Without the surgery, Haynesworth says, she lost her job as a driver transporting special-needs kids in July because she missed too much work. With no income, she lost the one-bedroom apartment she and Christmas shared. The two bounced around between friends and family members and life on the streets.
Haynesworth tried for four months to get into the shelter, only to be told there was no room. She feared Christmas would be taken away from her because her daughter had no stable place to stay, like 2,300 other homeless children in D.C. public schools. Then she testified before the District’s Health and Human Services Committee on Oct. 29, and within hours, she and Christmas were given a room.
Christmas refuses to talk about the months of sleeping under bridges and on benches in Union Station and staying up all night at McDonald’s before they arrived at the shelter. “It was scary,” she whispers.
She wanders out into the hallway. At the shelter, there isn’t a whole lot to do. She stays in the room with her mother. Sometimes she plays hide-and-seek with her best friend, 8-year-old Aniyah Payne.
“This is our hideout,” Aniyah says, jumping up on a counter near the back of the community room.

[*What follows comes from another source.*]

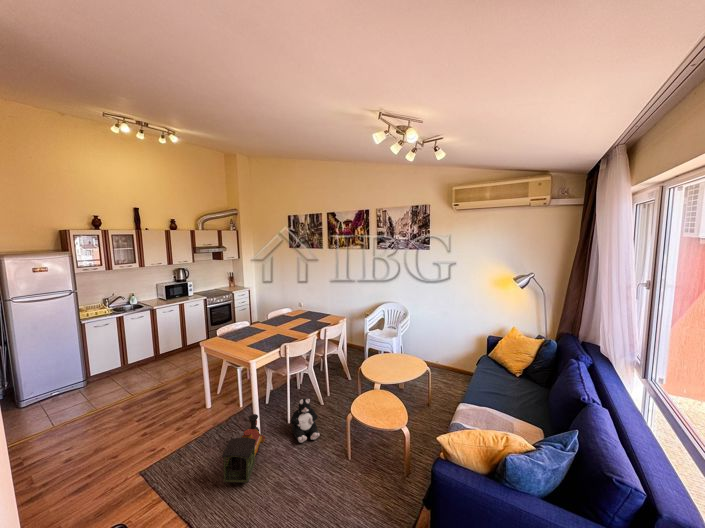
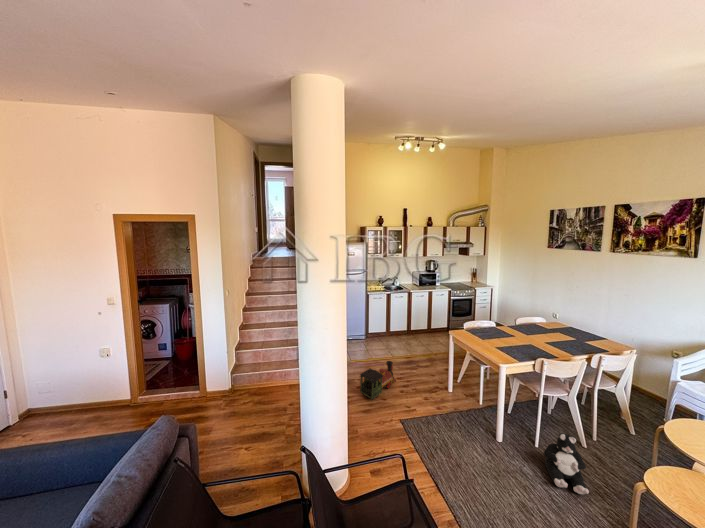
toy train: present [222,414,265,483] -> present [360,361,396,400]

“It’s not that fun,” Christmas says, smirking at the wide-open room. “There aren’t that many good places to hide.”
Danielle Rothman, site manager for the Homeless Children’s Playtime Project, said she sometimes sees Christmas and other kids at the shelter just roaming the halls.
“I’ve gone sometimes and seen kids playing with paper cups or cardboard boxes. It just makes you want to cry,” she said.
The girls put on their jackets to go outside with their mothers. Aniyah will spend Christmas Day with her father and his family. Christmas, who has never met her father, will be in the shelter with her mother, doing, she says, “nothing.”
Sometimes, the two girls play tag. But there is only one long sidewalk that connects the shelter to the nearby jail and meth clinic. So their mothers let them run only as far as the bus shelter, about 100 yards away.
On this day, the mothers join a mass of adults, some with toddlers or babies in strollers, huddled under a long, thin cement overhang and smoking. The girls stay in the lobby, faces pressed against the glass, looking out on the parking lot and talking about Santa Claus.
They both believe he’s real. Christmas thinks he’ll come to the shelter this year. Aniyah doesn’t.
“He don’t have a chimney,” Aniyah says. “He would have to sign himself in and walk his fat self up the stairs.” And get his bag of toys through the metal detector near the front entrance. Security guards on every floor control the elevators.
When the time comes to go to the cafeteria to pick out one of the hundreds of unwrapped donated presents, the girls eagerly line up, their eyes shining at the sight of the tables piled high with every kind of toy.
Aniyah grabs an electronic keyboard. Christmas quickly scans for paints, but, in the feverish rush, snatches a cake-pop maker.
Once they return to their room, Haynesworth reads the directions on the cake-pop maker box. “You can’t open this until we get a refrigerator.”
“I have a play refrigerator in my room,” Aniyah says hopefully.
Haynesworth looks at her daughter.
“I wish I had a diamond to give you for Christmas.”
Christmas shakes her head.
“What would I do with it?”
The girl looks at the wall she’s decorated for the holiday with silver stars and a paper chain garland she made. She puts the pretty pink cake-pop box on the floor just below the garland and leaves it there, unopened.